» PROBLEM REQUIREMENTS: The entries below are to be repeated exactly, and their pictures left out.

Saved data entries
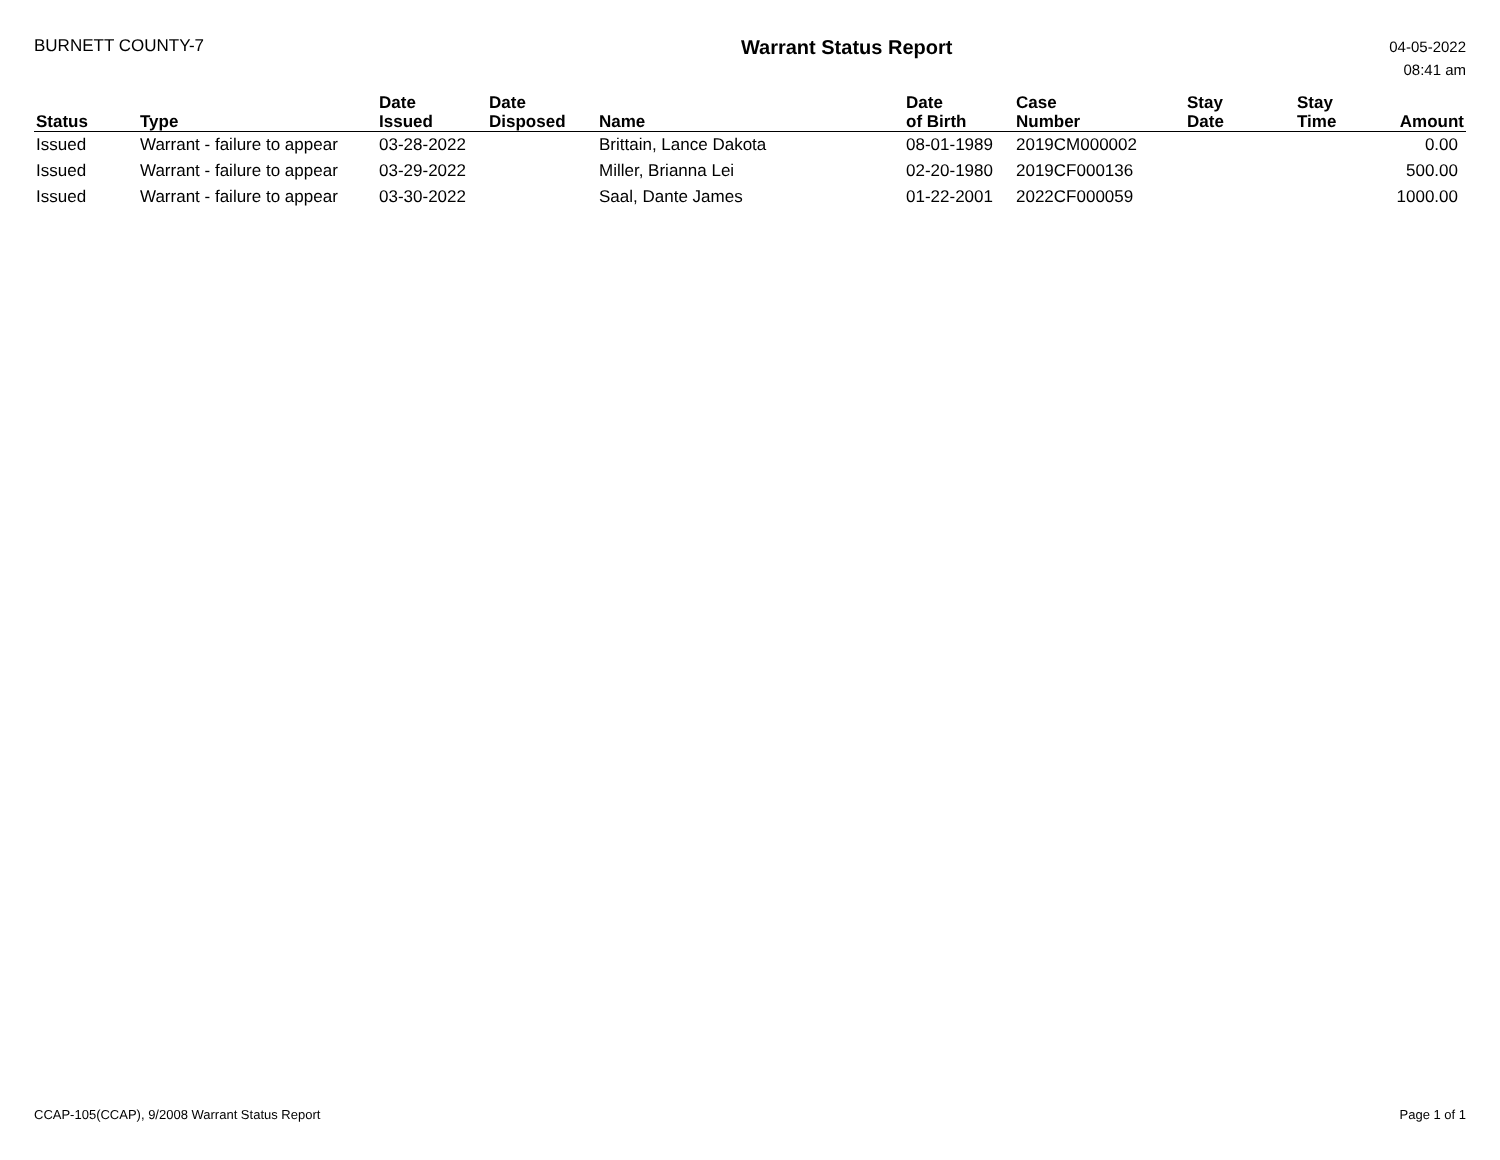BURNETT COUNTY-7
Warrant Status Report
04-05-2022
08:41 am
| Status | Type | Date Issued | Date Disposed | Name | Date of Birth | Case Number | Stay Date | Stay Time | Amount |
| --- | --- | --- | --- | --- | --- | --- | --- | --- | --- |
| Issued | Warrant - failure to appear | 03-28-2022 | | Brittain, Lance Dakota | 08-01-1989 | 2019CM000002 | | | 0.00 |
| Issued | Warrant - failure to appear | 03-29-2022 | | Miller, Brianna Lei | 02-20-1980 | 2019CF000136 | | | 500.00 |
| Issued | Warrant - failure to appear | 03-30-2022 | | Saal, Dante James | 01-22-2001 | 2022CF000059 | | | 1000.00 |
CCAP-105(CCAP), 9/2008 Warrant Status Report
Page 1 of 1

» TASK ANSWER:
BURNETT COUNTY-7
Warrant Status Report
04-05-2022
08:41 am
| Status | Type | Date Issued | Date Disposed | Name | Date of Birth | Case Number | Stay Date | Stay Time | Amount |
| --- | --- | --- | --- | --- | --- | --- | --- | --- | --- |
| Issued | Warrant - failure to appear | 03-28-2022 | | Brittain, Lance Dakota | 08-01-1989 | 2019CM000002 | | | 0.00 |
| Issued | Warrant - failure to appear | 03-29-2022 | | Miller, Brianna Lei | 02-20-1980 | 2019CF000136 | | | 500.00 |
| Issued | Warrant - failure to appear | 03-30-2022 | | Saal, Dante James | 01-22-2001 | 2022CF000059 | | | 1000.00 |
CCAP-105(CCAP), 9/2008 Warrant Status Report
Page 1 of 1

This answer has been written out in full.